With these advances, EAD Goldstein says progress will be made in vulnerability management and, in turn, reduce the window that adversaries have to exploit U.S. networks.


Mike Parkin, Senior Technical Engineer at Vulcan Cyber, says, “Risk management can be a complicated issue in many organizations, and the CISA guidance does help. Whether it goes far enough remains to be seen. It’s certainly a step in the right direction. This guidance addresses prioritization, but because of its focus, it misses some real-world issues that can influence how vulnerabilities are handled in the field. For example, having issues with cross-team communication that deals with “who fixes what” in an organization’s environment. That’s why it can be very helpful to deploy a risk management platform that can handle getting things prioritized across internal silos.”


To further assist organizations with using SSVC, CISA also released the following: 

  • An SSVC webpage introducing CISA’s SSVC decision tree;
  • The CISA SSVC Guide instructs how to use the scoring decision tree; and
  • The CISA SSVC Calculator for evaluating how to prioritize vulnerability responses in an organization’s respective environment.


Organizations can use CISA’s customized SSVC decision tree guide to prioritize a known vulnerability based on an assessment of five decision points, which are (1) exploitation status, (2) technical impact, (3) automatability, (4) mission prevalence, and (5) public well-being impact. Based on reasonable assumptions for each decision point, a vulnerability will be categorized as Track, Track*, Attend, or Act. A description of each decision and value can be found on CISA’s new SSVC webpage


Andrew Barratt, Vice President at Coalfire, says the SSVC is more guidance to focus decision making, “whereas the CVE values will still play an important role in the process. The decision tree helps with categorizing and prioritizing action and will allow for multiple vulnerability impacts on each other to be considered as part of an attack chain.”

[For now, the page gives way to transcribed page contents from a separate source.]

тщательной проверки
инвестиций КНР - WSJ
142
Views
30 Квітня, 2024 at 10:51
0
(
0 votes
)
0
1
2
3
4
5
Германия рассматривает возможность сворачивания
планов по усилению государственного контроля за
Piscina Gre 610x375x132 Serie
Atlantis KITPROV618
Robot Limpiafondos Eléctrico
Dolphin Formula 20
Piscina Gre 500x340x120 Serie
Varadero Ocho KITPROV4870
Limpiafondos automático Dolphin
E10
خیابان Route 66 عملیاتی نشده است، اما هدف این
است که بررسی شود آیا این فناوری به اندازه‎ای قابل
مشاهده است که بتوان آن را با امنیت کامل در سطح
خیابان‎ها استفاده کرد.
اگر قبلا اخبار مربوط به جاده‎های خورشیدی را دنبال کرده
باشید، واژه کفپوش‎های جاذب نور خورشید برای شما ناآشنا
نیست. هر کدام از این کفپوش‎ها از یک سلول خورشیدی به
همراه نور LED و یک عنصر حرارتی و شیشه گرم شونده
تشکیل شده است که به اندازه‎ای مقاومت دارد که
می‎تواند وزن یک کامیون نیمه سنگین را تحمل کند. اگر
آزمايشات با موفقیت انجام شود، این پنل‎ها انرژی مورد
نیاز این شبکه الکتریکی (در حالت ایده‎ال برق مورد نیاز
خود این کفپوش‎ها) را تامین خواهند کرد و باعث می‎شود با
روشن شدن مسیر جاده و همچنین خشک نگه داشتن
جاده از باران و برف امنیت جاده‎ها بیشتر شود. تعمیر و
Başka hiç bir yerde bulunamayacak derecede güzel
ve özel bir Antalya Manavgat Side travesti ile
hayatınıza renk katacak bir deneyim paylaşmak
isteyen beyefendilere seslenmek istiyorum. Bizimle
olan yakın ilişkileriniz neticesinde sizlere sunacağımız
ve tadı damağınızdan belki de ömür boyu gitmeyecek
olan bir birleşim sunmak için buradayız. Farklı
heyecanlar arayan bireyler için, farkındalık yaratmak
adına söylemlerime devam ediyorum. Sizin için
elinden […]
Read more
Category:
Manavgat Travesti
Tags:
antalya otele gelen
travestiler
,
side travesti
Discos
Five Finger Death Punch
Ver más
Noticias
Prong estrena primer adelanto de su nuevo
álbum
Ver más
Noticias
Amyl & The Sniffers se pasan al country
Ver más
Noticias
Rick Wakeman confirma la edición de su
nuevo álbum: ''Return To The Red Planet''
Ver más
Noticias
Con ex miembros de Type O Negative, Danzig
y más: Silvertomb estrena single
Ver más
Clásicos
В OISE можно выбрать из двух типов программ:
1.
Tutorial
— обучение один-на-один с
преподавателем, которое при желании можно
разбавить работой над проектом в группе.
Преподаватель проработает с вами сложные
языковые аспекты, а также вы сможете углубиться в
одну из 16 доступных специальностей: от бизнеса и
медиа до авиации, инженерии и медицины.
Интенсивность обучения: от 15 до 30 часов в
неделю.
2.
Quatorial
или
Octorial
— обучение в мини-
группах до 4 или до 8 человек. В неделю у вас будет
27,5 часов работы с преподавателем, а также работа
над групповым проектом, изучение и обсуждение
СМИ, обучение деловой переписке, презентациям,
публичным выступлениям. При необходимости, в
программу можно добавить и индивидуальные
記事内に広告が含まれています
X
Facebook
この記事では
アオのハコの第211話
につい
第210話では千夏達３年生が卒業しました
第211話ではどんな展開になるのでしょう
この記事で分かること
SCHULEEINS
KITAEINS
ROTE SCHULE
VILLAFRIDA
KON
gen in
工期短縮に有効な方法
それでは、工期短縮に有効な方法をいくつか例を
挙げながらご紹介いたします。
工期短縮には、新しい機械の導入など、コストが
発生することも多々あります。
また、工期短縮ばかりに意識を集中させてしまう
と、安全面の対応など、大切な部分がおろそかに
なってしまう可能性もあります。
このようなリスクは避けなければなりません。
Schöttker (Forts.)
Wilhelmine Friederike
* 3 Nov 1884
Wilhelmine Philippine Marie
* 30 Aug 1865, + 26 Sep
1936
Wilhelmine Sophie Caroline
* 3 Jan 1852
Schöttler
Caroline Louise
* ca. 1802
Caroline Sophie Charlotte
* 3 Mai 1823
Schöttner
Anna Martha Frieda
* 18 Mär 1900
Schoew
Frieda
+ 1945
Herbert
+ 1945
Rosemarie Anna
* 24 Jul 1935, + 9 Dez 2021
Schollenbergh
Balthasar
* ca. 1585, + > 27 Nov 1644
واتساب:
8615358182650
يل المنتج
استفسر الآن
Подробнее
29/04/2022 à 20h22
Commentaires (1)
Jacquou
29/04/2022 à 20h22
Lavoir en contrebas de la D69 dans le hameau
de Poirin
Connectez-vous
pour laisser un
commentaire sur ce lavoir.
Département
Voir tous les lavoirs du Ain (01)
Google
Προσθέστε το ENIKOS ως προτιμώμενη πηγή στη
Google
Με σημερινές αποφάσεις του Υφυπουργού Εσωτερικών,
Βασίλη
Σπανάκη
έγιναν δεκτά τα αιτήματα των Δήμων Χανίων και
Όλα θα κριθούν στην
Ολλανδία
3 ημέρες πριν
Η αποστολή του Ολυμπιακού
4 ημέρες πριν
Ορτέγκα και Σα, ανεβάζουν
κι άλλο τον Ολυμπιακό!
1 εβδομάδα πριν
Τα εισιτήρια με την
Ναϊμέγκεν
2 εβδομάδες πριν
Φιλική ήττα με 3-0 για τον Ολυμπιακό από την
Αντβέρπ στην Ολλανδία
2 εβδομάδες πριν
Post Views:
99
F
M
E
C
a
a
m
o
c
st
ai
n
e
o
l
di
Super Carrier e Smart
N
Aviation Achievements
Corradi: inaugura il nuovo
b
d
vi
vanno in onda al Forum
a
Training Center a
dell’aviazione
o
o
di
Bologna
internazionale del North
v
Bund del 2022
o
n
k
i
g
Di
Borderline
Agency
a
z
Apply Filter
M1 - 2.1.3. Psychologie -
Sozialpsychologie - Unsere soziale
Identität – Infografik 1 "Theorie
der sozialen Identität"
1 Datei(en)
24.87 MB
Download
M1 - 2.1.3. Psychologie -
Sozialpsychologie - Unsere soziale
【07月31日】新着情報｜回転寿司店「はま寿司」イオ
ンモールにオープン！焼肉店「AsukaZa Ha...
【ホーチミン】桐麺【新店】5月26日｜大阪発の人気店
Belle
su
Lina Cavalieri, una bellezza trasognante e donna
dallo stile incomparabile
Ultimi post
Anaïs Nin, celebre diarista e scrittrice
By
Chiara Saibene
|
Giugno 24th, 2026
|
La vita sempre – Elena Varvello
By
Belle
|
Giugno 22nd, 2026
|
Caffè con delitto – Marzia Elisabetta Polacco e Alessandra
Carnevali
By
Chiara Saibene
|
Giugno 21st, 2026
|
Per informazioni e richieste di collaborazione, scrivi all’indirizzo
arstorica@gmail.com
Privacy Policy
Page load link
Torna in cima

The guidance gives an organizational framework that should help with priorities, particularly during intense commercial periods such as the holidays when only a finite number of things can be done, Barratt adds. “This can help prioritize the most dangerous vulnerabilities when considering how they may be leveraged and serve as a tool to organize the information such that it is easily revisited. I can imagine vendors in the vulnerability management space adopting this alongside the MITRE ATT&CK so that management tools can help.”